Forgot to tell users

Social video app TikTok was using an extra layer of encryption to conceal a tactic for tracking Android users via the MAC address of their device, which skirted Google’s policies and did not allow users to opt out.

The Wall Street Journal said that uers were not told about the tracking which ended in November as US scrutiny of the company dialed up amid claims that it was a Chinese government listening tool.

Apparently, for 15 months, TikTok had been gathering the fixed identifier without users’ knowledge.

Google still failed to plug the hole which is a little odd.

TikTok didn't deny the story it just said:

"Under the leadership of our Chief Information Security Officer (CISO) Roland Cloutier, who has decades of experience in law enforcement and the financial services industry, we are committed to protecting the privacy and safety of the TikTok community. We constantly update our app to keep up with evolving security challenges, and the current version of TikTok does not collect MAC addresses. We have never given any TikTok user data to the Chinese government nor would we do so if asked. We always encourage our users to download the most current version of TikTok."

The US government says that China’s internet security law, which requires firms to provide the Chinese Communist Party with access to user data — hence TikTok’s emphatic denial of passing data. But the existence of the law makes such claims difficult to stick.

France’s data protection watchdog has been investigating TikTok since May, following a user complaint.
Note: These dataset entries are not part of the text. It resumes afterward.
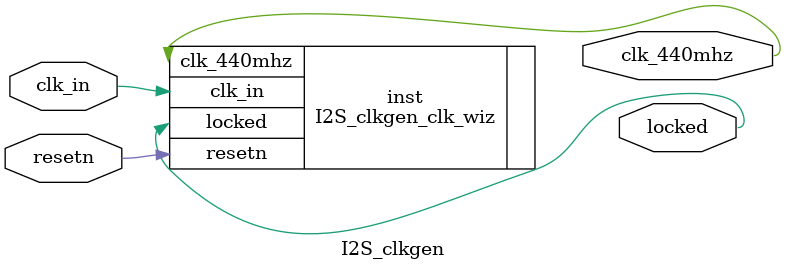
<source format=v>


`timescale 1ps/1ps

(* CORE_GENERATION_INFO = "I2S_clkgen,clk_wiz_v6_0_10_0_0,{component_name=I2S_clkgen,use_phase_alignment=true,use_min_o_jitter=false,use_max_i_jitter=false,use_dyn_phase_shift=false,use_inclk_switchover=false,use_dyn_reconfig=false,enable_axi=0,feedback_source=FDBK_AUTO,PRIMITIVE=MMCM,num_out_clk=1,clkin1_period=10.000,clkin2_period=10.000,use_power_down=false,use_reset=true,use_locked=true,use_inclk_stopped=false,feedback_type=SINGLE,CLOCK_MGR_TYPE=NA,manual_override=false}" *)

module I2S_clkgen 
 (
  // Clock out ports
  output        clk_440mhz,
  // Status and control signals
  input         resetn,
  output        locked,
 // Clock in ports
  input         clk_in
 );

  I2S_clkgen_clk_wiz inst
  (
  // Clock out ports  
  .clk_440mhz(clk_440mhz),
  // Status and control signals               
  .resetn(resetn), 
  .locked(locked),
 // Clock in ports
  .clk_in(clk_in)
  );

endmodule

</source>
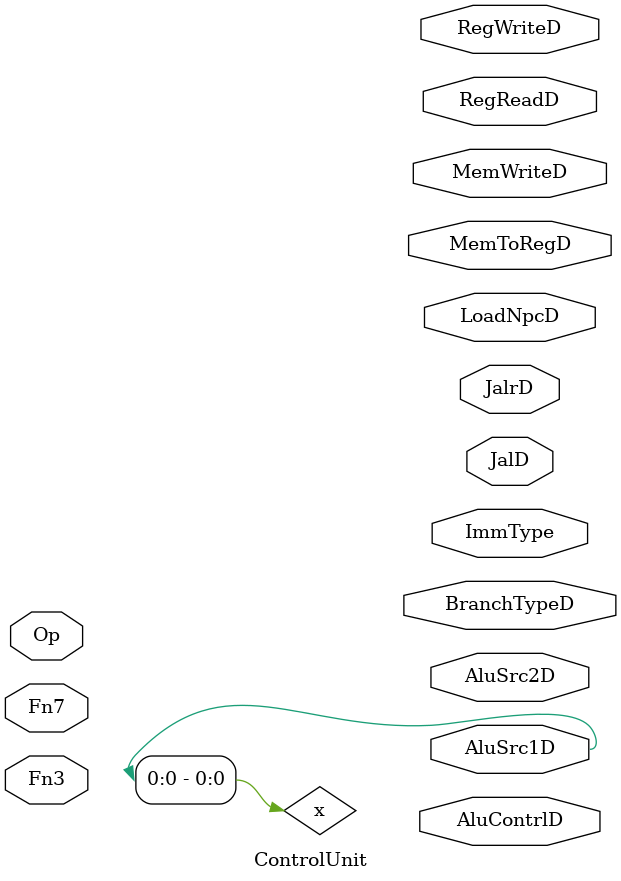
<source format=v>
`timescale 1ns / 1ps
`include "Parameters.v"   
module ControlUnit(
    input  [6:0] Op,
    input  [2:0] Fn3,
    input  [6:0] Fn7,
    output  JalD,
    output  JalrD,
    output reg [2:0] RegWriteD,
    output  MemToRegD,
    output reg [3:0] MemWriteD,
    output  LoadNpcD,
    output reg [1:0] RegReadD,
    output reg [2:0] BranchTypeD,
    output reg [3:0] AluContrlD,
    output  [1:0] AluSrc2D,
    output  AluSrc1D,
    output reg [2:0] ImmType        
    );
    //
    wire [6:0] x,y;
    assign AluSrc1D=x[0];
  
    
endmodule

</source>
The CNIL’s concerns about how the app handled a user request to delete a video have since broadened to encompass issues related to how transparently it communicates with users, as well as to transfers of user data outside the EU — which, in recent weeks, have become even more legally complex in the region.

Compliance with EU rules on data access rights for users and the processing of minors’ information are other areas of stated concern for the regulator.

Under EU law, any fixed identifier (e.g. a MAC address) is treated as personal data — meaning it falls under the bloc’s GDPR data protection framework, which places strict conditions on how such data can be processed, including requiring companies to have a legal basis to collect it in the first place.

If TikTok was concealing its tracking of MAC addresses from users, it’s difficult to imagine what legal basis it could claim — consent would certainly not be possible. The penalties for violating GDPR can be substantial - France’s CNIL slapped Google with a $57 million fine last year under the same framework, for example.